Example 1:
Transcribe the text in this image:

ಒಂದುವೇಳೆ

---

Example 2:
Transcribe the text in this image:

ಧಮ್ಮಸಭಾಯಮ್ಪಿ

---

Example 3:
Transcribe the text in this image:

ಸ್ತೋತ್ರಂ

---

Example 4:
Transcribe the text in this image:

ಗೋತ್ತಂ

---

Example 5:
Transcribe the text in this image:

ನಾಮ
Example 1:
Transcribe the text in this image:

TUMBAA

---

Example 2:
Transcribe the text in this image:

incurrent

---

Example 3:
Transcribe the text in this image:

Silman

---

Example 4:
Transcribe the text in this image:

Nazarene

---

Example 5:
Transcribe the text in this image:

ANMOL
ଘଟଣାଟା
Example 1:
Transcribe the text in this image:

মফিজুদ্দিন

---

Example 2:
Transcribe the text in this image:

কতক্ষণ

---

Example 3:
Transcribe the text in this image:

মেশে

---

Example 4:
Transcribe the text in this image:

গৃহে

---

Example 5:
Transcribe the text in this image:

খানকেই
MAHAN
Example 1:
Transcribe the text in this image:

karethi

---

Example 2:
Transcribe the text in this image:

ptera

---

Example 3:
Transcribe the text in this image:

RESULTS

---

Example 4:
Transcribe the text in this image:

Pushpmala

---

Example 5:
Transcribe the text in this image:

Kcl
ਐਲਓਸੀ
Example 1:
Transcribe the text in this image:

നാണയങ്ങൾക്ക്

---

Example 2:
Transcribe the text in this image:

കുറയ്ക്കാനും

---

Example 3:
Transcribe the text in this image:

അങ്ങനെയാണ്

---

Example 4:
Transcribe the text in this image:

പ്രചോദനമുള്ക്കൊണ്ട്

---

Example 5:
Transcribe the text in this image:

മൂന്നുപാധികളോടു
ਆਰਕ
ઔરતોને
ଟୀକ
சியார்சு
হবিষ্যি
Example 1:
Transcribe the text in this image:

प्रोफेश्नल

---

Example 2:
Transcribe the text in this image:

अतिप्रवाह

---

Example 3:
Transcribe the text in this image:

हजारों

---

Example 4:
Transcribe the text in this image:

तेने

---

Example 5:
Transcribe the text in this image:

========================================

▸ **Required work**
Your reply must repeat the records above exactly and in full.

▸ **Exercise solution**
Example 1:
Transcribe the text in this image:

ಒಂದುವೇಳೆ

---

Example 2:
Transcribe the text in this image:

ಧಮ್ಮಸಭಾಯಮ್ಪಿ

---

Example 3:
Transcribe the text in this image:

ಸ್ತೋತ್ರಂ

---

Example 4:
Transcribe the text in this image:

ಗೋತ್ತಂ

---

Example 5:
Transcribe the text in this image:

ನಾಮ
Example 1:
Transcribe the text in this image:

TUMBAA

---

Example 2:
Transcribe the text in this image:

incurrent

---

Example 3:
Transcribe the text in this image:

Silman

---

Example 4:
Transcribe the text in this image:

Nazarene

---

Example 5:
Transcribe the text in this image:

ANMOL
ଘଟଣାଟା
Example 1:
Transcribe the text in this image:

মফিজুদ্দিন

---

Example 2:
Transcribe the text in this image:

কতক্ষণ

---

Example 3:
Transcribe the text in this image:

মেশে

---

Example 4:
Transcribe the text in this image:

গৃহে

---

Example 5:
Transcribe the text in this image:

খানকেই
MAHAN
Example 1:
Transcribe the text in this image:

karethi

---

Example 2:
Transcribe the text in this image:

ptera

---

Example 3:
Transcribe the text in this image:

RESULTS

---

Example 4:
Transcribe the text in this image:

Pushpmala

---

Example 5:
Transcribe the text in this image:

Kcl
ਐਲਓਸੀ
Example 1:
Transcribe the text in this image:

നാണയങ്ങൾക്ക്

---

Example 2:
Transcribe the text in this image:

കുറയ്ക്കാനും

---

Example 3:
Transcribe the text in this image:

അങ്ങനെയാണ്

---

Example 4:
Transcribe the text in this image:

പ്രചോദനമുള്ക്കൊണ്ട്

---

Example 5:
Transcribe the text in this image:

മൂന്നുപാധികളോടു
ਆਰਕ
ઔરતોને
ଟୀକ
சியார்சு
হবিষ্যি
Example 1:
Transcribe the text in this image:

प्रोफेश्नल

---

Example 2:
Transcribe the text in this image:

अतिप्रवाह

---

Example 3:
Transcribe the text in this image:

हजारों

---

Example 4:
Transcribe the text in this image:

तेने

---

Example 5:
Transcribe the text in this image:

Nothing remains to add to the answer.